Animal-lover Wendy Crowther has turned matchmaker – for a rare Mandarin duck.
Wendy, 61, was touched by the plight of the handsome – but lonely – male living on the lake at Dewsbury’s Crow Nest Park.
Wendy, a member of the Friends of Crow Nest Park, wanted to mark the refurbishment of the park lake in some way – and decided to splash out on a mate for Dewsbury’s newest resident.
Mandarin ducks, which originate from the Far East, mate for life and are symbols of love and faithfulness but the Dewsbury drake was missing female company.
Click below to see Mandarin ducks spotted across Kirklees
However, no sooner had Wendy released the plain brown female – hardly the fairer sex – than she discovered there were now THREE males on the park lake.
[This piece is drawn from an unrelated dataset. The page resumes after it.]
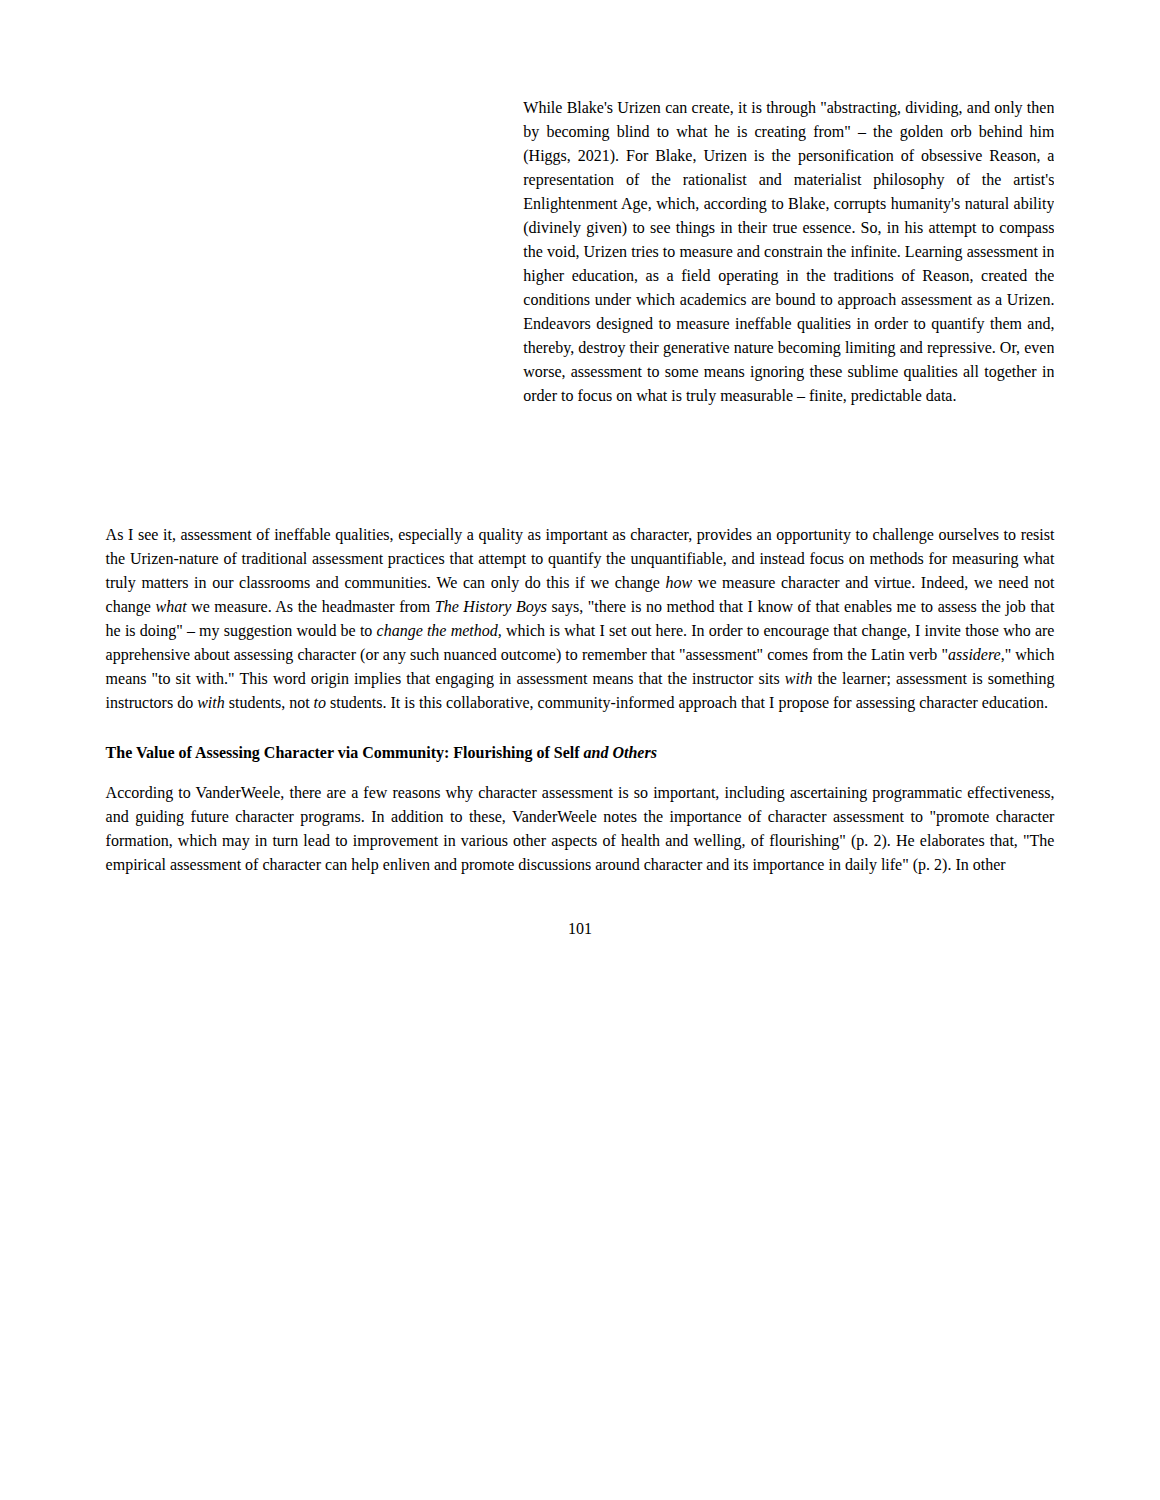While Blake's Urizen can create, it is through "abstracting, dividing, and only then by becoming blind to what he is creating from" – the golden orb behind him (Higgs, 2021). For Blake, Urizen is the personification of obsessive Reason, a representation of the rationalist and materialist philosophy of the artist's Enlightenment Age, which, according to Blake, corrupts humanity's natural ability (divinely given) to see things in their true essence. So, in his attempt to compass the void, Urizen tries to measure and constrain the infinite. Learning assessment in higher education, as a field operating in the traditions of Reason, created the conditions under which academics are bound to approach assessment as a Urizen. Endeavors designed to measure ineffable qualities in order to quantify them and, thereby, destroy their generative nature becoming limiting and repressive. Or, even worse, assessment to some means ignoring these sublime qualities all together in order to focus on what is truly measurable – finite, predictable data.
As I see it, assessment of ineffable qualities, especially a quality as important as character, provides an opportunity to challenge ourselves to resist the Urizen-nature of traditional assessment practices that attempt to quantify the unquantifiable, and instead focus on methods for measuring what truly matters in our classrooms and communities. We can only do this if we change how we measure character and virtue. Indeed, we need not change what we measure. As the headmaster from The History Boys says, "there is no method that I know of that enables me to assess the job that he is doing" – my suggestion would be to change the method, which is what I set out here. In order to encourage that change, I invite those who are apprehensive about assessing character (or any such nuanced outcome) to remember that "assessment" comes from the Latin verb "assidere," which means "to sit with." This word origin implies that engaging in assessment means that the instructor sits with the learner; assessment is something instructors do with students, not to students. It is this collaborative, community-informed approach that I propose for assessing character education.
The Value of Assessing Character via Community: Flourishing of Self and Others
According to VanderWeele, there are a few reasons why character assessment is so important, including ascertaining programmatic effectiveness, and guiding future character programs. In addition to these, VanderWeele notes the importance of character assessment to "promote character formation, which may in turn lead to improvement in various other aspects of health and welling, of flourishing" (p. 2). He elaborates that, "The empirical assessment of character can help enliven and promote discussions around character and its importance in daily life" (p. 2). In other
101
Astonished Wendy said: “I didn’t realise there were three males now but whatever happens romance is in the air. May the best man win!”
Apparently, the female chooses her mate and plain Jane – not her real name – will be spoiled for choice.
Wendy, who helped rescue Wilton the goose who had part of his beak ripped off in Wilton Park, Batley, last year, told how she tracked down the female Mandarin to a breeder in Thorngumbold at the other side of Hull, some 70 miles away.
She collected the duck and brought her to Dewsbury in a cardboard box.
“She’s a beautiful little thing but quite plain,” said Wendy, who lives in Heckmondwike. “It was a lovely day, the sun was shining and the swallows were swooping and all that was missing was an orchestra to play some romantic music.
“The other half was sunbathing on the island. We took her out of the box, let her go and she swam the length of the lake towards him.
“He stood, fluffed himself up and preened his feathers – then sat down and went back to sleep! Who said romance is dead?”
Plain Jane is likely to be sticking around for a while even if she doesn’t hit it off with her suitors.
“She’s had her wings clipped,” said Wendy. “She can still fly but not long distances. Hopefully they will fall in love and we will hear the pitter patter of tiny feet.”
A Mandarin duck symbol is used in Chinese weddings to symbolize wedded bliss and fidelity.
Because the male and female plumages are so different they are referred to in Cantonese as yuan-yang meaning “odd couple.”
For Koreans, Mandarin ducks represent peace, fidelity and plentiful offspring. Pairs of Mandarin ducks are given as wedding gifts.
Wendy hopes Examiner readers will suggest names for ‘Plain Jane’.